- _TEXT SHOWN_
+++++

Yup, totally with you there. Okay, let's give it a shot and see how it goes! It would be amazing if we could actually get it to work. And it would make it a whole lot more likely to grow organically through the community.

@JaySumners
Copy link
Collaborator Author

I've done a decent amount of testing. Building out a latex parser isn't all that difficult, but will feel clunky to people who already know latex since you have to nest and build equations one-step-at-a-time. I've simplified it down and have a working example with Arima.

Question: Do you have a preference for where functions live?

I'd like each model to have it's own file and to contain all of the helper and method functions in that file. So that the package would look something like this:

/R
/defaults.R
/eq_term.R
/utils.R
/lm.R
/Arima.R
/....

Where defaults.R would contain the .default and dispatch functions for methods contained in the package. Internal classes would get their own R file (e.g. eq_term.R) containing the definition, any methods, and any class-specific helper functions. Each model would get their own R file (e.g. Arima.R) and would contain all of the methods and helper functions for that model class. So extract_eq() and extract_eq.default() would live in defaults.R and extract_eq.Arima() would live in Arima.R. utils.R would contain what it does now.

There are groups of helper functions to deal with the eq_term class that might get their own R files as well, just to make tracking them easier. I'm struggling a bit between wanting all the internal developer functions held together and then individual R files for each model on the one hand and wanting small, more manageable files on other hand.

@datalorax
Copy link
Owner

Okay, I think that all sounds good from an organizational standpoint. I agree with the struggle on manageable files versus ease of file structures. It's always a bit of a struggle. But I'm happy to try whatever you think is best.

@datalorax
Copy link
Owner

Hey Jay, just wanted to check where you're at here. There are a few things I'd like to address but I don't want to start making changes if we're going to have to just migrate it over to this new structure anyway. No worries if you've run out of time for this currently.

@JaySumners
Copy link
Collaborator Author

I've been plotting along. Refactoring now that I have a class and structure hasn't been that bad and I've been trying to tackle things like wrapping that were in progress before. Feel free to make edits. It'll take me a while to get this in the right place.

@datalorax
Copy link
Owner

Okay, great, I'll take a look probably early next week.

@datalorax
Copy link
Owner

Hey Jay - would you mind creating a branch on the main repo and include the changes you have currently, rather than working from your fork?

@JaySumners
Copy link
Collaborator Author

Sure, I can do that.

@JaySumners
Copy link
Collaborator Author

I think I found a good way to combine terms at the end. Let me finish up arima and LM here in the next few days then I'll add the fork.

@JaySumners
Copy link
Collaborator Author

Ok, one last thing to do and then I'll publish what I have along with. A list of TODO. It's been a big project but I've learned quite a bit.

@datalorax
Copy link
Owner

Sounds great. I've been addressing a lot of issues as you've probably seen so hopefully we don't run into too many conflicts. I've also had some ideas on how to increase extensibility but I'm holding off on anything there until we go through your branch.

Also, just as an FYI, I'm thinking I'm going to publish v0.3 to CRAN after I finish addresses all the non-new model issues. But the refactoring should probably hold off until the v0.4 CRAN release unless it ends up being really easy to incorporate.

+++++

- _GIVEN ENTRIES_

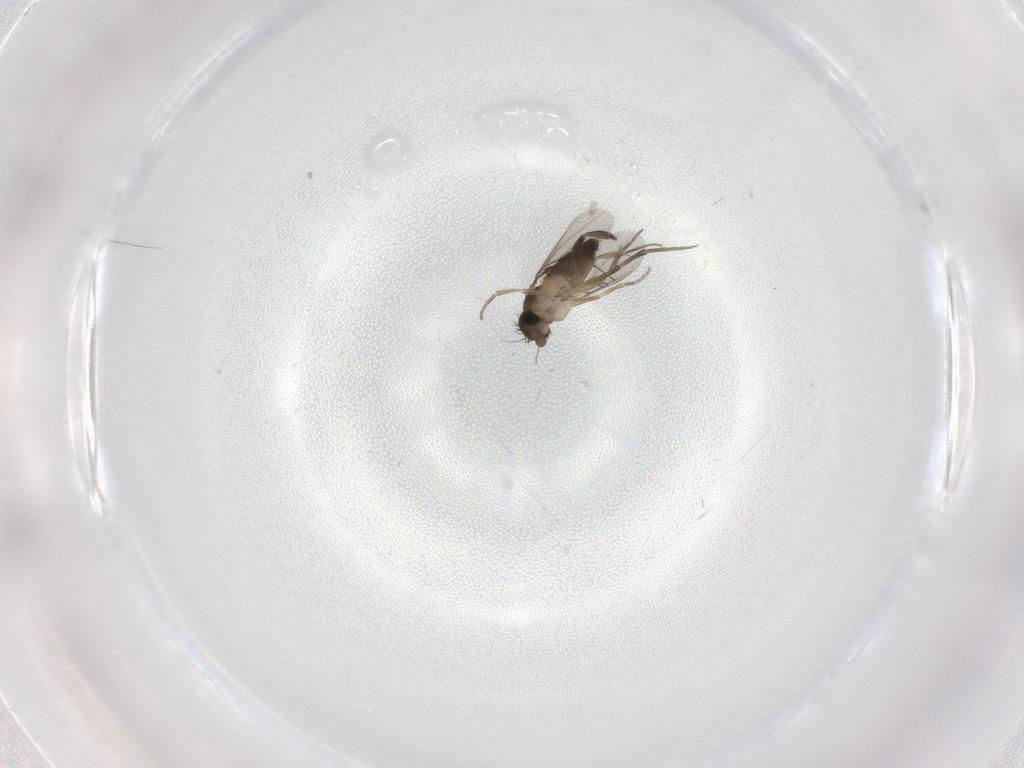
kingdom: Animalia
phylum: Arthropoda
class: Insecta
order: Diptera
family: Phoridae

+++++

Write the next part of the thread about restructuring the R package into per-model files, picking up right after its final post. The entries play no part in the work here.

- _EXERCISE ANSWER_
@JaySumners
Copy link
Collaborator Author

I would hold off for 0.4. The branch will get put up by Wednesday night with cursory instructions and TODOs.

One question is whether or not you make a breaking change to extract_eq. As I have it built, extract_eq is a good place to get the constructed equation object while convert2latex convert that object to a latex compliant string. comvert2latex with a model will both extract the equation and convert it to latex. This feels more consistent and allows users to edit anything in the equation before conversion, but is a breaking change.

@datalorax
Copy link
Owner

I'm not sure I totally follow, but I am okay with having breaking changes at this point. I think if we want to export two functions (again, not sure I'm totally following) I'd like to keep extract_eq() as the final function that can be used as it is currently, but we could export create_eq() that has all the guts of the equation before it gets converted, if that's what you mean.

@JaySumners
Copy link
Collaborator Author

That works too. In short, I built a series of classes that fit together like lego blocks carrying attributes with them (like wrapping behavior). Developers use these and some utility functions to build put an equation object (a list of these blocks) that has a built in series of parsers from the building blocks to latex.

After I post it up on Wednesday, we can walk through it.

@datalorax
Copy link
Owner

Sounds great. Looking forward to checking it out!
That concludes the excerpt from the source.